Stored data:
* * * *

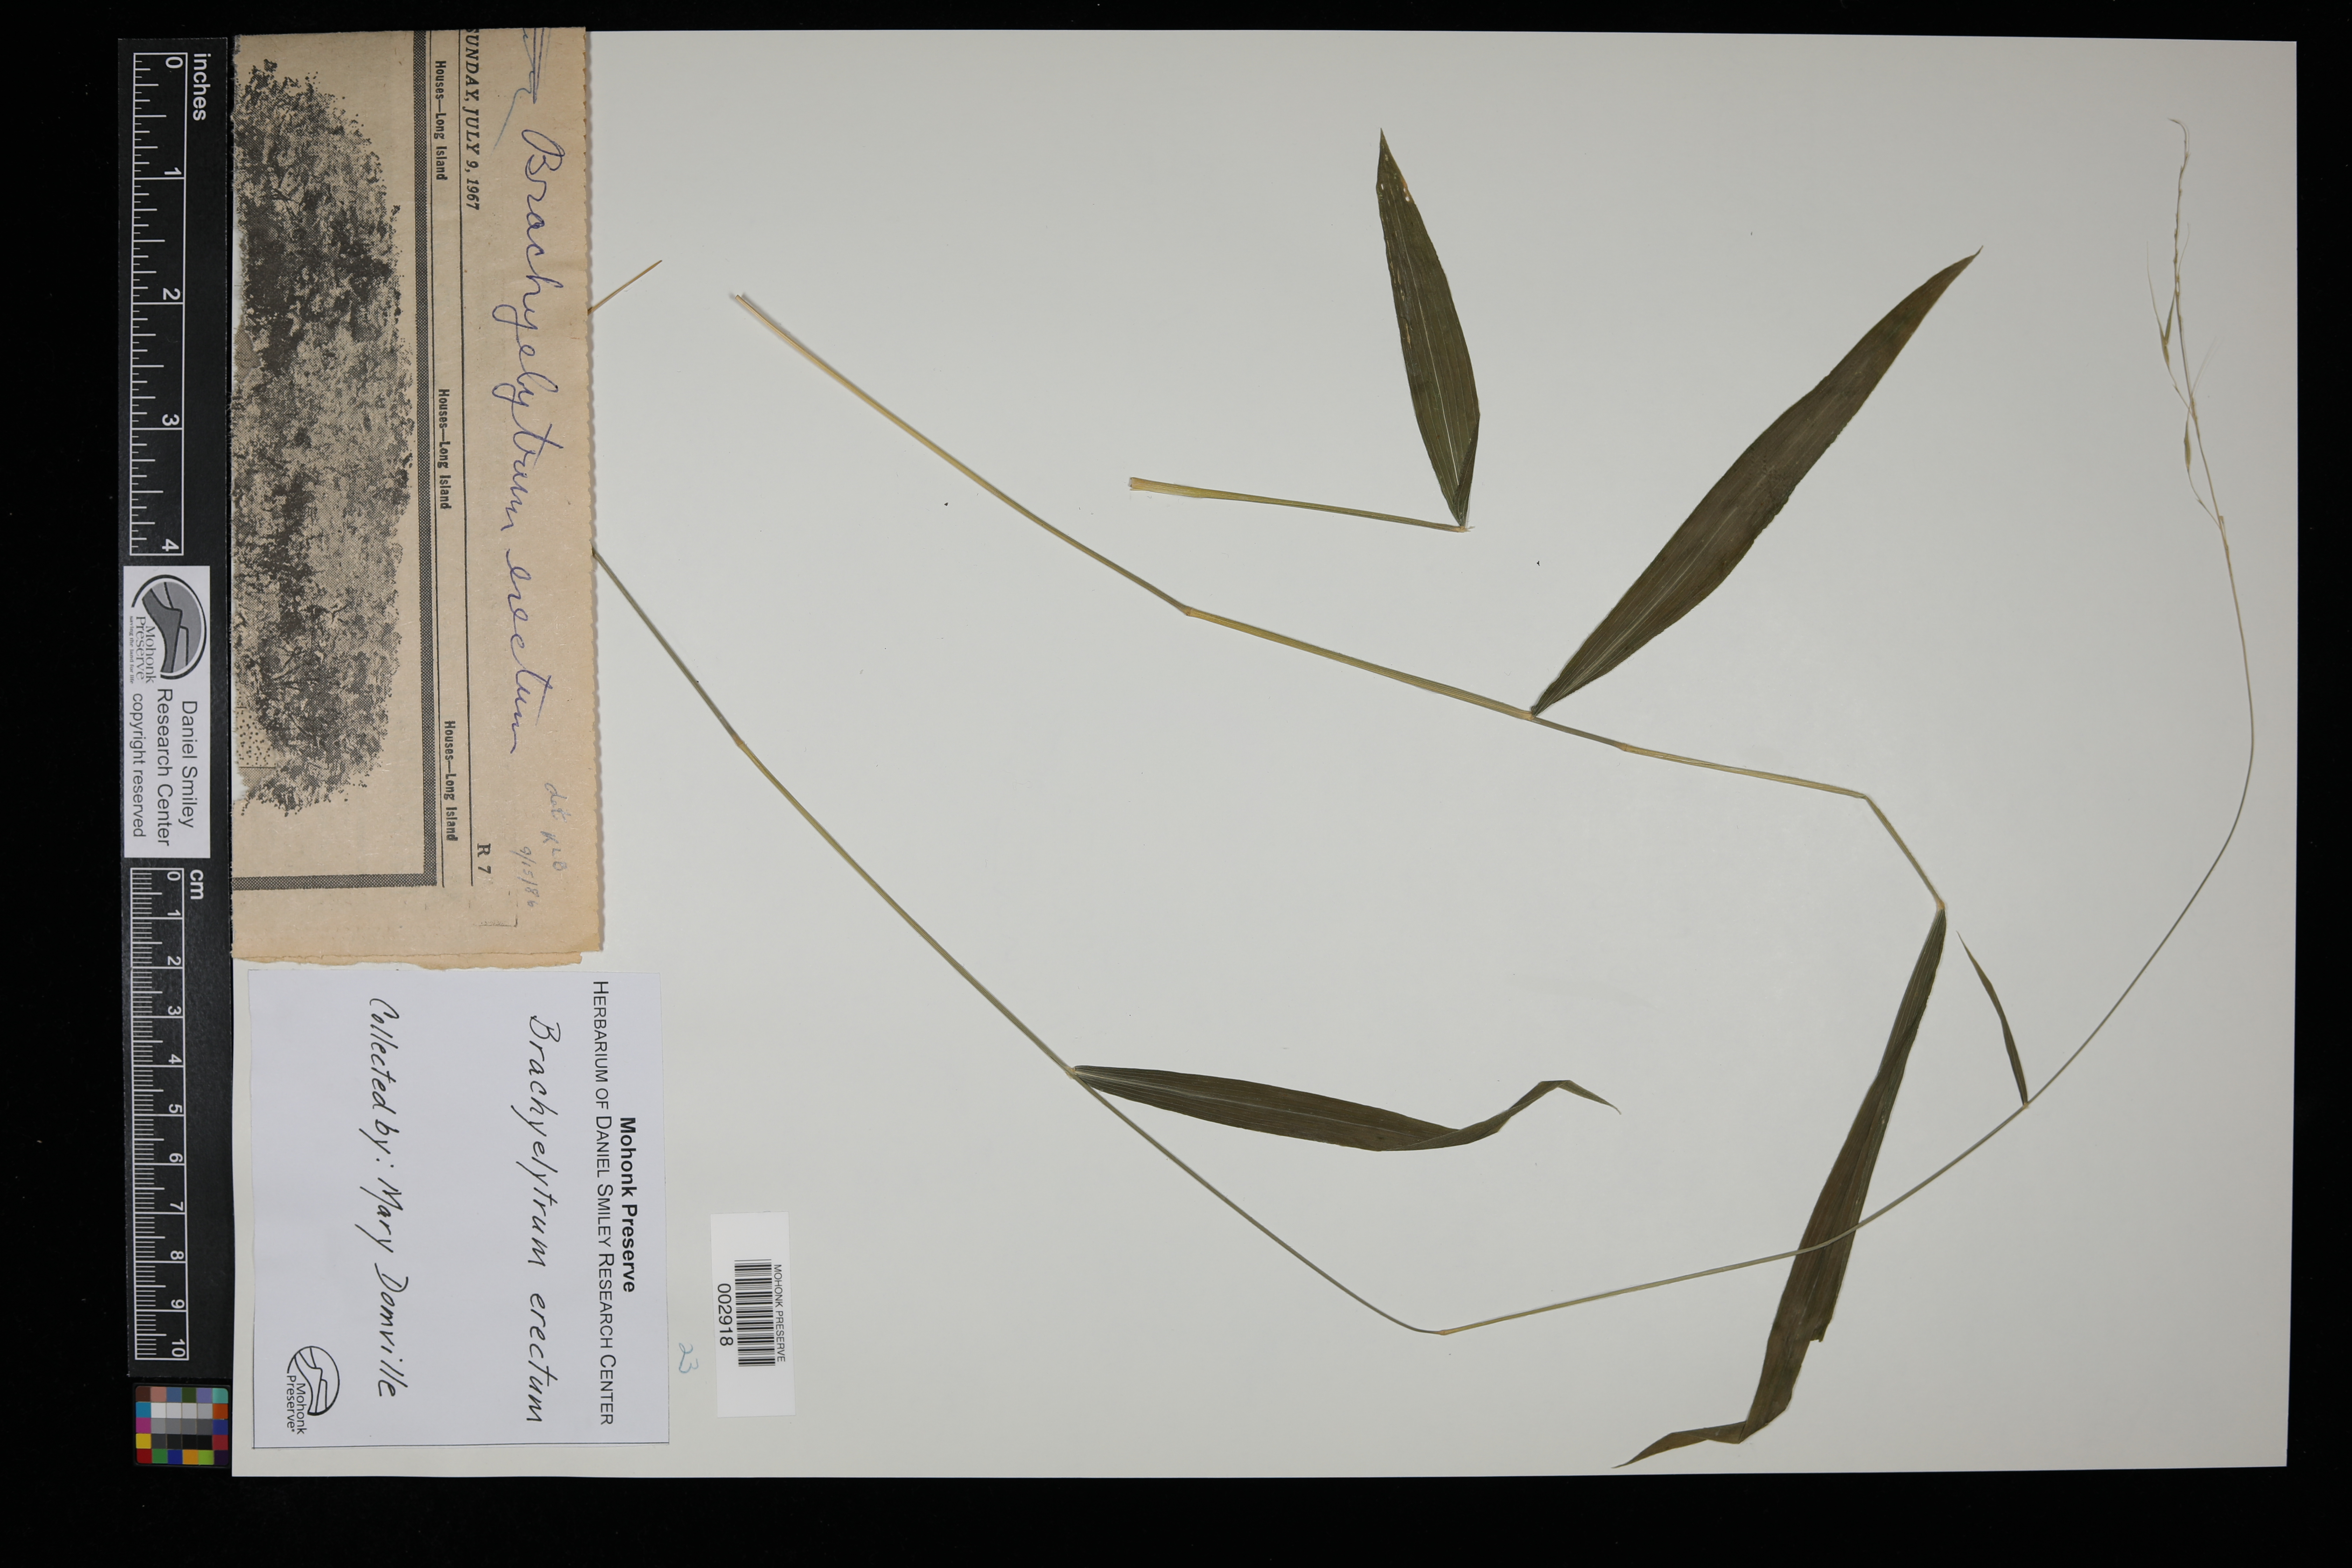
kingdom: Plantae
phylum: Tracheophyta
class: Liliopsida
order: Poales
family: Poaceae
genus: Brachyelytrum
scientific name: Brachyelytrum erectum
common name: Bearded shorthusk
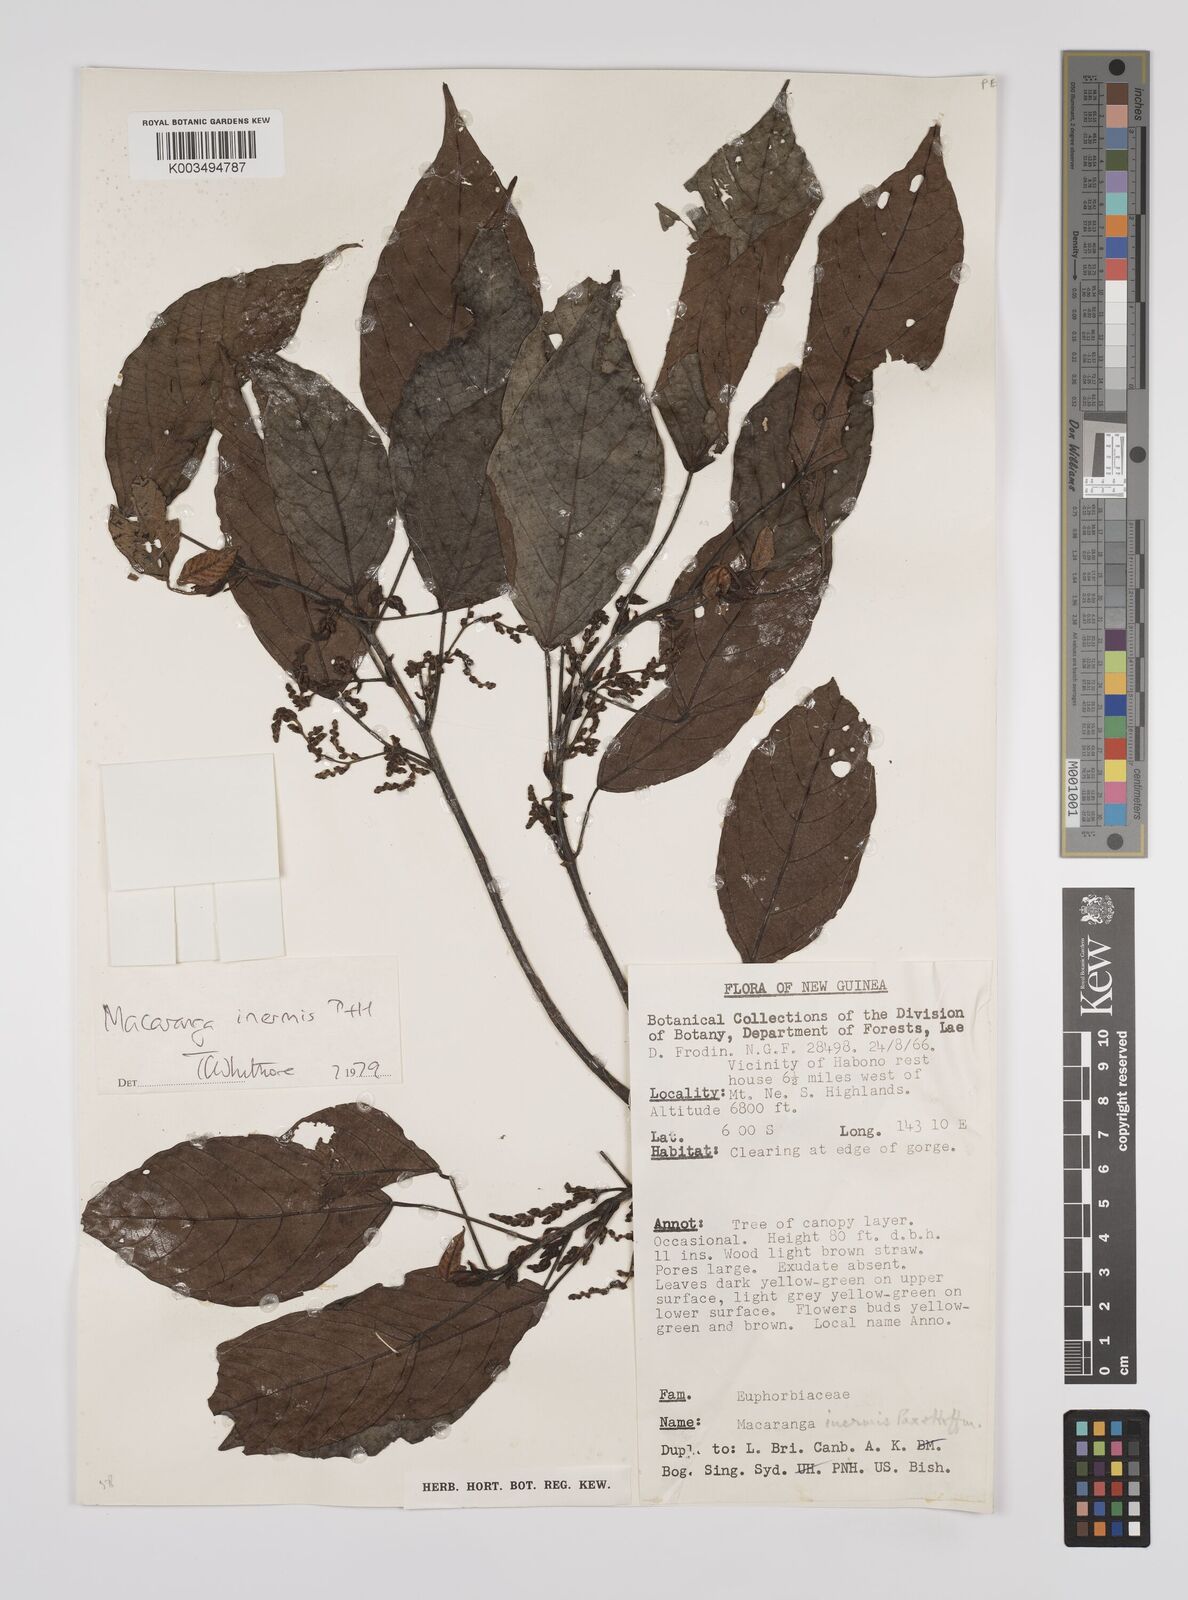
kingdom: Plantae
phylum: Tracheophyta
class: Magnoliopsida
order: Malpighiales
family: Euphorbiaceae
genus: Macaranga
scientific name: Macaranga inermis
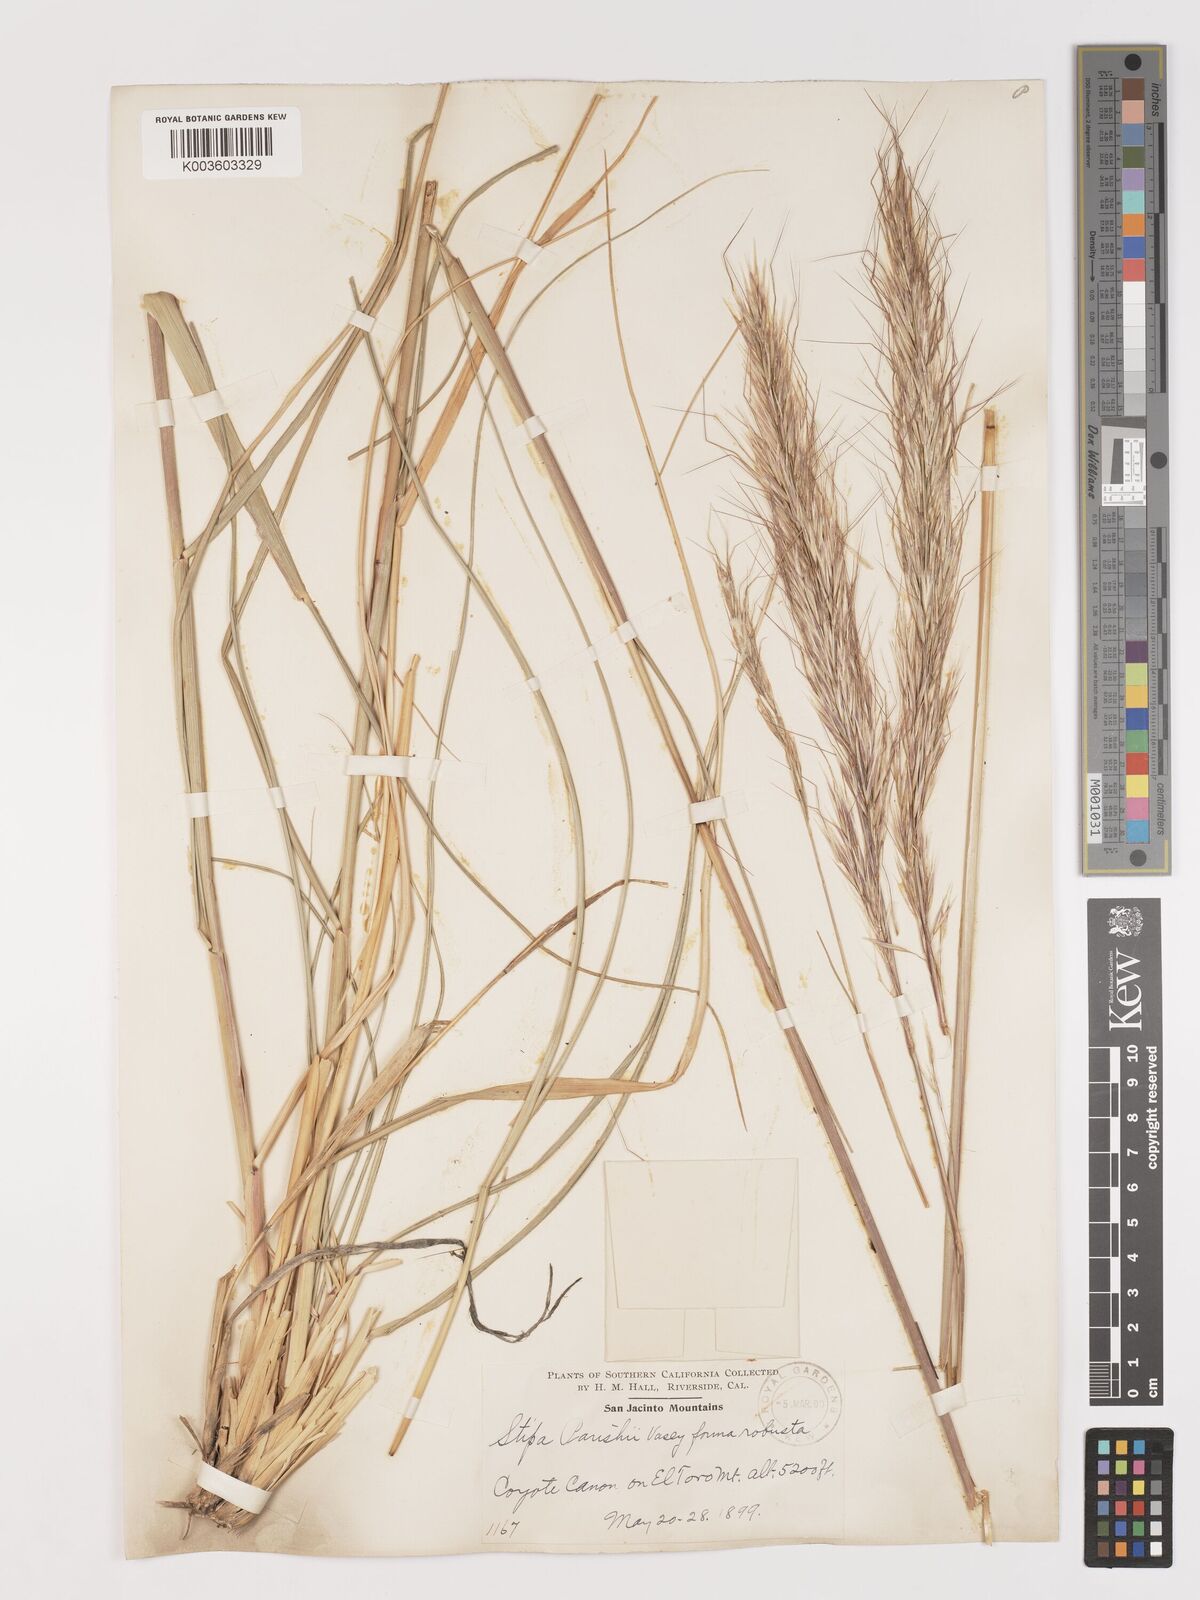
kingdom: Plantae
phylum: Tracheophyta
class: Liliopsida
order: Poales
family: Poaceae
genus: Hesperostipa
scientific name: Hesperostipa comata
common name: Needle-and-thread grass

* * * *

Stated exercise: Write out every line of the material above word for word, from kingdom through common name, and leave the pictures out.

Correct response:
kingdom: Plantae
phylum: Tracheophyta
class: Liliopsida
order: Poales
family: Poaceae
genus: Brachyelytrum
scientific name: Brachyelytrum erectum
common name: Bearded shorthusk
kingdom: Plantae
phylum: Tracheophyta
class: Magnoliopsida
order: Malpighiales
family: Euphorbiaceae
genus: Macaranga
scientific name: Macaranga inermis
kingdom: Plantae
phylum: Tracheophyta
class: Liliopsida
order: Poales
family: Poaceae
genus: Hesperostipa
scientific name: Hesperostipa comata
common name: Needle-and-thread grass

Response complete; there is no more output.